Enunciado
Por favor, extrae el texto de cada página del material y reprodúcelo línea por línea sin ningún cambio.

════

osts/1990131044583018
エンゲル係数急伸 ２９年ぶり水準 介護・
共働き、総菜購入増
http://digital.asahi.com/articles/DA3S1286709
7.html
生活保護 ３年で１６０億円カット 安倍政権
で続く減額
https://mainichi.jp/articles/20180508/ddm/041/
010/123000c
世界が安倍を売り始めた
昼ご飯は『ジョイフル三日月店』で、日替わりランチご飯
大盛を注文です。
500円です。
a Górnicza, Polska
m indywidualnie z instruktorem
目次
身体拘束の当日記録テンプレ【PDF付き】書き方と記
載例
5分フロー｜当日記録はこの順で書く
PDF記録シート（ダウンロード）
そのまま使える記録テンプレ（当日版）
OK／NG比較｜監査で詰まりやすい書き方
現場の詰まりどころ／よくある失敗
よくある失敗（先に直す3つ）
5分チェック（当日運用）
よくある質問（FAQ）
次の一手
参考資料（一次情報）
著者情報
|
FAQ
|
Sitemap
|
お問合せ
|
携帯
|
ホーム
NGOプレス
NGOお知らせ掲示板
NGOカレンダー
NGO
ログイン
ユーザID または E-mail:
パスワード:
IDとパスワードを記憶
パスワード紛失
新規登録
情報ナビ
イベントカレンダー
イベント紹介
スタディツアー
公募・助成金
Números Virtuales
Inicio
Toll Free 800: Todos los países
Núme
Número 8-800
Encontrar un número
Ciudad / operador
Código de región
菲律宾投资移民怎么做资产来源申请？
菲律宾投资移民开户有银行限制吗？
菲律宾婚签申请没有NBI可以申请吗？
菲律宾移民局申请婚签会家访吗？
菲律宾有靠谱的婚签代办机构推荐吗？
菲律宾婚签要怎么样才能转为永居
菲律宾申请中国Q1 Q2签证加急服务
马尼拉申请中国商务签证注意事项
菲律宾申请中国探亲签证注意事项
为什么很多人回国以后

════

Respuesta esperada
osts/1990131044583018
エンゲル係数急伸 ２９年ぶり水準 介護・
共働き、総菜購入増
http://digital.asahi.com/articles/DA3S1286709
7.html
生活保護 ３年で１６０億円カット 安倍政権
で続く減額
https://mainichi.jp/articles/20180508/ddm/041/
010/123000c
世界が安倍を売り始めた
昼ご飯は『ジョイフル三日月店』で、日替わりランチご飯
大盛を注文です。
500円です。
a Górnicza, Polska
m indywidualnie z instruktorem
目次
身体拘束の当日記録テンプレ【PDF付き】書き方と記
載例
5分フロー｜当日記録はこの順で書く
PDF記録シート（ダウンロード）
そのまま使える記録テンプレ（当日版）
OK／NG比較｜監査で詰まりやすい書き方
現場の詰まりどころ／よくある失敗
よくある失敗（先に直す3つ）
5分チェック（当日運用）
よくある質問（FAQ）
次の一手
参考資料（一次情報）
著者情報
|
FAQ
|
Sitemap
|
お問合せ
|
携帯
|
ホーム
NGOプレス
NGOお知らせ掲示板
NGOカレンダー
NGO
ログイン
ユーザID または E-mail:
パスワード:
IDとパスワードを記憶
パスワード紛失
新規登録
情報ナビ
イベントカレンダー
イベント紹介
スタディツアー
公募・助成金
Números Virtuales
Inicio
Toll Free 800: Todos los países
Núme
Número 8-800
Encontrar un número
Ciudad / operador
Código de región
菲律宾投资移民怎么做资产来源申请？
菲律宾投资移民开户有银行限制吗？
菲律宾婚签申请没有NBI可以申请吗？
菲律宾移民局申请婚签会家访吗？
菲律宾有靠谱的婚签代办机构推荐吗？
菲律宾婚签要怎么样才能转为永居
菲律宾申请中国Q1 Q2签证加急服务
马尼拉申请中国商务签证注意事项
菲律宾申请中国探亲签证注意事项
为什么很多人回国以后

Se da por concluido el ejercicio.